Not a bad looking mare  congrats!
shoulder is alright
Neck looks... long? and needs muscling
Back is a good length
I like the front legs as well, though her hooves have a little too much slope to them
Gorgeous bum!
Posty in the back legs and her hind pasterns are very upright and short
Short cannons as well


----------



## GotaDunQH (Feb 13, 2011)

kac7700 said:


> Saturday morning I got expecting to clean the bathroom and do chores, but my husband had been up for a while on Craigslist and thought I needed this mare.
> 
> I've never had a registered horse before, I guess she's in the Incentive Fund, so I'm trying to learn about that too.
> 
> ...


Love the topside of her pedigree....popular and very current in the WP world. I like her, and I think her neck is perfect....great for getting it level undersaddle and hanging it right out there. She'll break at the wither well. She's built and bred for WP and I can see her doing it.


----------



## Maple (Jan 10, 2012)

kac7700 said:


> Saturday morning I got expecting to clean the bathroom and do chores, but my husband had been up for a while on Craigslist and thought I needed this mare. .


 
My god.. the day my husband ever turns around and says I need ANY horse I'll be looking for a pig to fly by the window!! :lol:


----------



## MelissaAnn (Aug 26, 2011)

Yeah, can we critique your husband instead? Because he sounds perfect!


----------



## kac7700 (Apr 20, 2012)

MelissaAnn said:


> Yeah, can we critique your husband instead? Because he sounds perfect!
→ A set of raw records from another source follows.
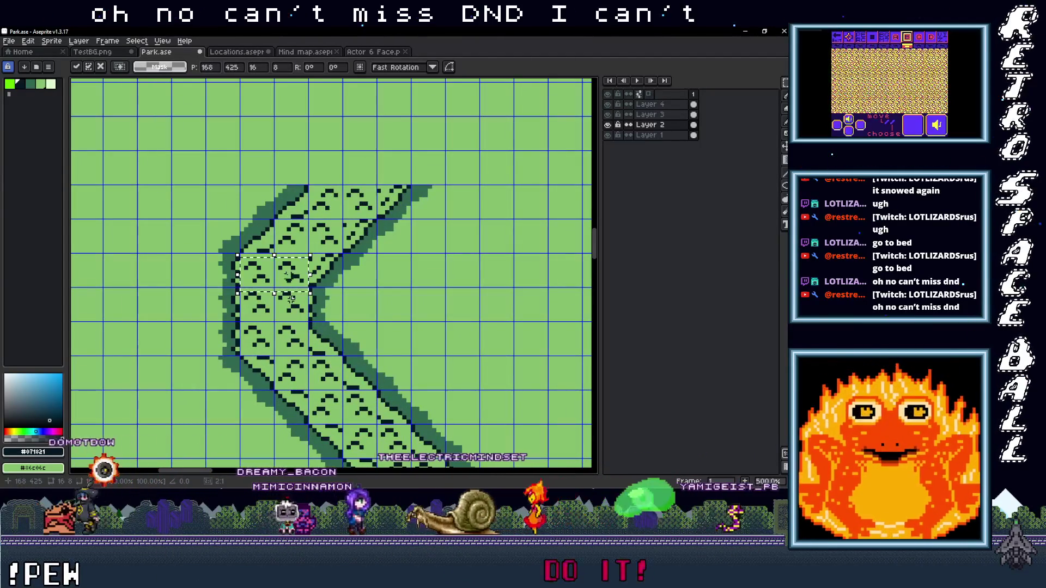
pyautogui.click(391, 293)
pyautogui.scroll(-5, 391, 293)
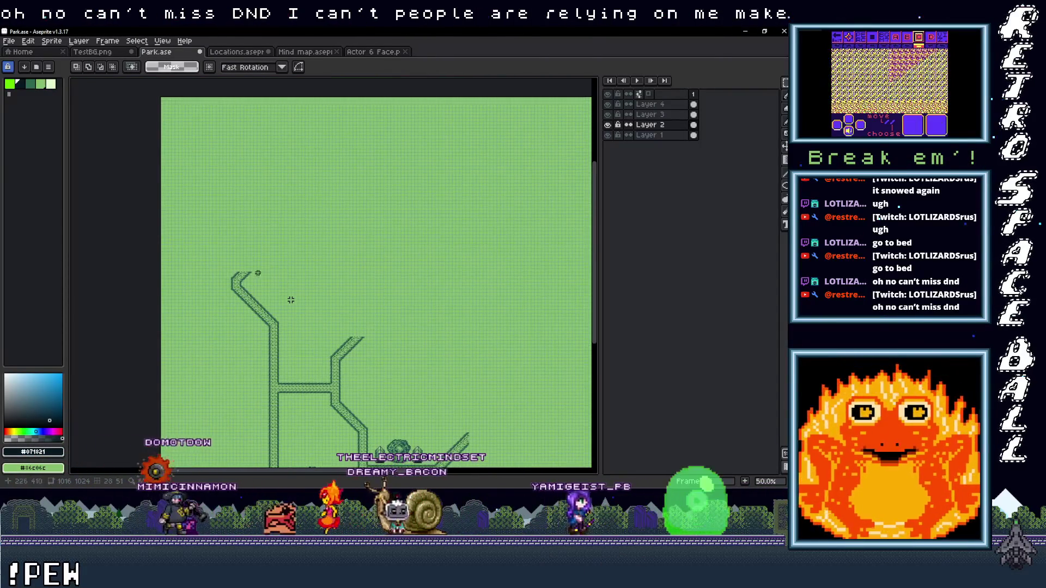
pyautogui.moveTo(292, 348); pyautogui.dragTo(275, 252)
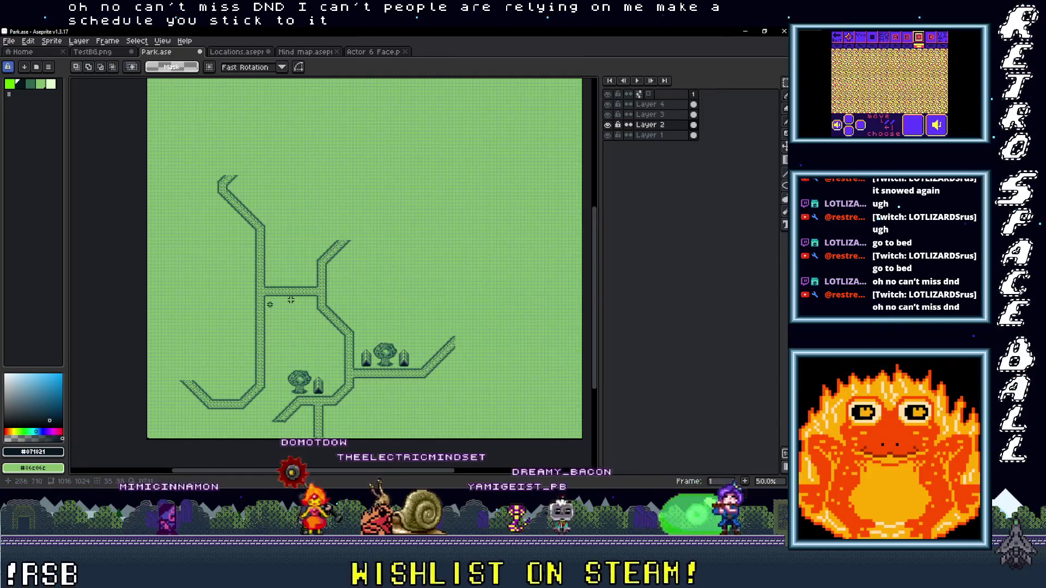
pyautogui.scroll(2, 291, 300)
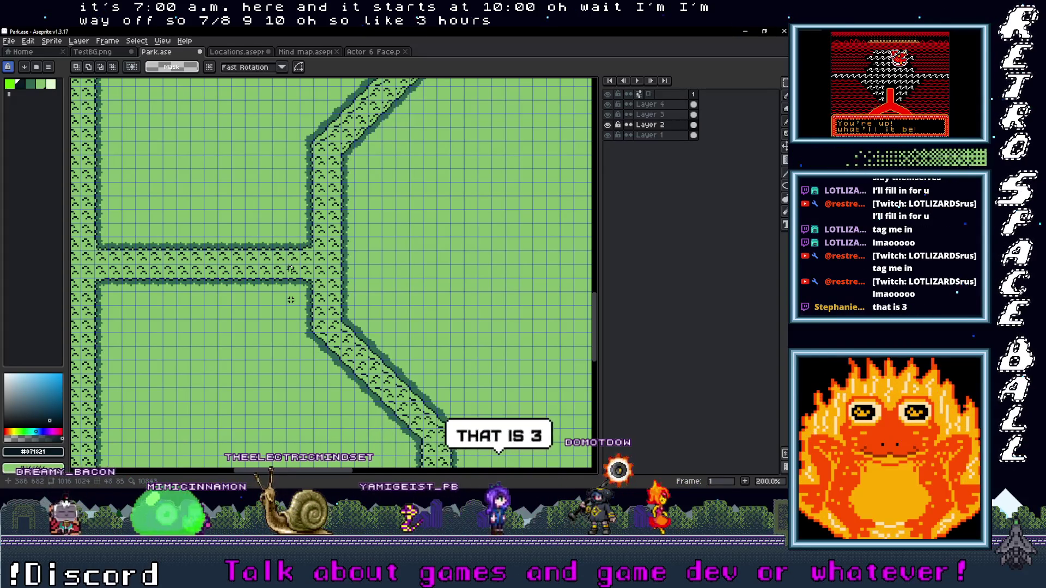
# - Select the road junction area, shift it up-left, and commit the move
pyautogui.scroll(2, 378, 233)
Hahahaha! He's far from perfect, but I am thrilled he supports my passion. He wasn't entirely selfless, he kind of wants to ride with me, but that was a little impossible with only one horse. I will admit, I figured his Craigslist "find" had a gas powered motor of some kind...no one was more shocked than me it was a beautiful mare!


----------



## toosexy4myspotz (Oct 7, 2007)

my last mare was my impulse by. Hubby didn't want her but now he loves her to death. lol nice looking mare btw. i don't critique but that was a great impulse buy!!!
_Posted via Mobile Device_


----------



## Elana (Jan 28, 2011)

Nice horse this..


----------